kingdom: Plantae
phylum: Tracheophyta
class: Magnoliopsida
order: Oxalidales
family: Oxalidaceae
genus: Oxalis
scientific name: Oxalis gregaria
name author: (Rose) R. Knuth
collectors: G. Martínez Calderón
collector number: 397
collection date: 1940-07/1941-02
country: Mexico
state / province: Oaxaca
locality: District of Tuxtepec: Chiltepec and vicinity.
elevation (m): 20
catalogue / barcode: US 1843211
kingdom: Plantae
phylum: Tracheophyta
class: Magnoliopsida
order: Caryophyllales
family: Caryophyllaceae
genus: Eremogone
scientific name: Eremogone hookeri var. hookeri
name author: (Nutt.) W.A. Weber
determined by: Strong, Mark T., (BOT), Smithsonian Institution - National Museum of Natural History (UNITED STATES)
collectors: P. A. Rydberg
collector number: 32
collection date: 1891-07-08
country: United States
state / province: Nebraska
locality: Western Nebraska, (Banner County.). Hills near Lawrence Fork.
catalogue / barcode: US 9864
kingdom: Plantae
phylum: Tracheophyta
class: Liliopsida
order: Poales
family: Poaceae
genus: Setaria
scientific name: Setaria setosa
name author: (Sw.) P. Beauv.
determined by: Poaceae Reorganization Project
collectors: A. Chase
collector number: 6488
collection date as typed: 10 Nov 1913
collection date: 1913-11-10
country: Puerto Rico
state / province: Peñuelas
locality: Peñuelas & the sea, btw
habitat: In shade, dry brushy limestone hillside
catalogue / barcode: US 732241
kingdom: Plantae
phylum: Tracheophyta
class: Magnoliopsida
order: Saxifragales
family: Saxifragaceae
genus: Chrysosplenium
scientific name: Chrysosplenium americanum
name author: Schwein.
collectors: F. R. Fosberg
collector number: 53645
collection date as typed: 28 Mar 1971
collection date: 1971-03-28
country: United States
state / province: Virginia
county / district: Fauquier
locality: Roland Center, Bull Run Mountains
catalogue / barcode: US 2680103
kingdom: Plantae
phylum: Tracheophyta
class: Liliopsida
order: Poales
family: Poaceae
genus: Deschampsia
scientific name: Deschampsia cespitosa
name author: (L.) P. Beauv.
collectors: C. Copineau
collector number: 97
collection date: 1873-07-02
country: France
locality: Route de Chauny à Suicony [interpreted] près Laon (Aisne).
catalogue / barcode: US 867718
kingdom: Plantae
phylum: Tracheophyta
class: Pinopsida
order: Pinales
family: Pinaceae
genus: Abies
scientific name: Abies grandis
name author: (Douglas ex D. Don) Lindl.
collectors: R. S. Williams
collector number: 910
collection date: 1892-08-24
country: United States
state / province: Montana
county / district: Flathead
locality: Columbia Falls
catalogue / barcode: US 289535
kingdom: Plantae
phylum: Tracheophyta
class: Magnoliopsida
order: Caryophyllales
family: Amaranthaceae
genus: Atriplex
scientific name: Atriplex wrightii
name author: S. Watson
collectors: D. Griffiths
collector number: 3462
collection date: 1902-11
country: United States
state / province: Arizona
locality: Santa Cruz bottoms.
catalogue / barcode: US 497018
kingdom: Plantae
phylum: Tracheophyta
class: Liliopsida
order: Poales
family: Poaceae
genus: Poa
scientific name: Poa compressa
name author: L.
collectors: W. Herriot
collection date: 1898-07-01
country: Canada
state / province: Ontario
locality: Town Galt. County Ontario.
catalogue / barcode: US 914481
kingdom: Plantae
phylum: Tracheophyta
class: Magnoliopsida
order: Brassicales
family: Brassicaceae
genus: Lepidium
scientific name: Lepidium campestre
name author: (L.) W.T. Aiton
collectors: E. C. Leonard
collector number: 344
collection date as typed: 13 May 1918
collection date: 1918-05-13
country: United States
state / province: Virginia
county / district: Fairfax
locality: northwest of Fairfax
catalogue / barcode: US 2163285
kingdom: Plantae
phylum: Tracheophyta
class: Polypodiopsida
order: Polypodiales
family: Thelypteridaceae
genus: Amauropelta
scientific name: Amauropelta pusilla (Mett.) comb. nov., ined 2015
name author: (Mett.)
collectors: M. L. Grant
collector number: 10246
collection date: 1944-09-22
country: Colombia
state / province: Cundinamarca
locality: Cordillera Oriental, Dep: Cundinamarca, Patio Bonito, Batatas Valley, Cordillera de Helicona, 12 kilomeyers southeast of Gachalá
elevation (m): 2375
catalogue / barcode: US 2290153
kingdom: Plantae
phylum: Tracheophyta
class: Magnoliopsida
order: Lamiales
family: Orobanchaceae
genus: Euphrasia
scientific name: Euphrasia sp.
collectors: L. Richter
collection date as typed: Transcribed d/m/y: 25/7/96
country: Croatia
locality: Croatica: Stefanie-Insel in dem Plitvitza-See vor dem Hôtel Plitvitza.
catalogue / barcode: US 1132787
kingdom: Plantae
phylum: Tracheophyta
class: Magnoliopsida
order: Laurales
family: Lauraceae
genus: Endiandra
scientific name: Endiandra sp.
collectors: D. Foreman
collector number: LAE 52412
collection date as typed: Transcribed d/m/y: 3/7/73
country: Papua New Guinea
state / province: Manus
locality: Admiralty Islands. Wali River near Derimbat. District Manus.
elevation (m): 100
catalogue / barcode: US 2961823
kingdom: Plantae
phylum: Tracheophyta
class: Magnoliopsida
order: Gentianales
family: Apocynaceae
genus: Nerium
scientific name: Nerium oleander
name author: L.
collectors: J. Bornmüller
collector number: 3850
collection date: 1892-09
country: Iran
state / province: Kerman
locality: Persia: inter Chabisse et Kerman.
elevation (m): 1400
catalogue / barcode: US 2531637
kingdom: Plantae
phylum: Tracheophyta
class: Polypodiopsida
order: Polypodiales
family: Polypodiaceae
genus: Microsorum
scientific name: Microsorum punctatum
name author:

▸ **PROBLEM DESCRIPTION**
Rewrite the records from the line containing "collection date as typed: 10 Nov 1913" through the line containing "collector number: 344", changing every "collectors" to "collected by" and leaving everything else the same.

▸ **ANSWER TO THE TASK**
collection date as typed: 10 Nov 1913
collection date: 1913-11-10
country: Puerto Rico
state / province: Peñuelas
locality: Peñuelas & the sea, btw
habitat: In shade, dry brushy limestone hillside
catalogue / barcode: US 732241
kingdom: Plantae
phylum: Tracheophyta
class: Magnoliopsida
order: Saxifragales
family: Saxifragaceae
genus: Chrysosplenium
scientific name: Chrysosplenium americanum
name author: Schwein.
collected by: F. R. Fosberg
collector number: 53645
collection date as typed: 28 Mar 1971
collection date: 1971-03-28
country: United States
state / province: Virginia
county / district: Fauquier
locality: Roland Center, Bull Run Mountains
catalogue / barcode: US 2680103
kingdom: Plantae
phylum: Tracheophyta
class: Liliopsida
order: Poales
family: Poaceae
genus: Deschampsia
scientific name: Deschampsia cespitosa
name author: (L.) P. Beauv.
collected by: C. Copineau
collector number: 97
collection date: 1873-07-02
country: France
locality: Route de Chauny à Suicony [interpreted] près Laon (Aisne).
catalogue / barcode: US 867718
kingdom: Plantae
phylum: Tracheophyta
class: Pinopsida
order: Pinales
family: Pinaceae
genus: Abies
scientific name: Abies grandis
name author: (Douglas ex D. Don) Lindl.
collected by: R. S. Williams
collector number: 910
collection date: 1892-08-24
country: United States
state / province: Montana
county / district: Flathead
locality: Columbia Falls
catalogue / barcode: US 289535
kingdom: Plantae
phylum: Tracheophyta
class: Magnoliopsida
order: Caryophyllales
family: Amaranthaceae
genus: Atriplex
scientific name: Atriplex wrightii
name author: S. Watson
collected by: D. Griffiths
collector number: 3462
collection date: 1902-11
country: United States
state / province: Arizona
locality: Santa Cruz bottoms.
catalogue / barcode: US 497018
kingdom: Plantae
phylum: Tracheophyta
class: Liliopsida
order: Poales
family: Poaceae
genus: Poa
scientific name: Poa compressa
name author: L.
collected by: W. Herriot
collection date: 1898-07-01
country: Canada
state / province: Ontario
locality: Town Galt. County Ontario.
catalogue / barcode: US 914481
kingdom: Plantae
phylum: Tracheophyta
class: Magnoliopsida
order: Brassicales
family: Brassicaceae
genus: Lepidium
scientific name: Lepidium campestre
name author: (L.) W.T. Aiton
collected by: E. C. Leonard
collector number: 344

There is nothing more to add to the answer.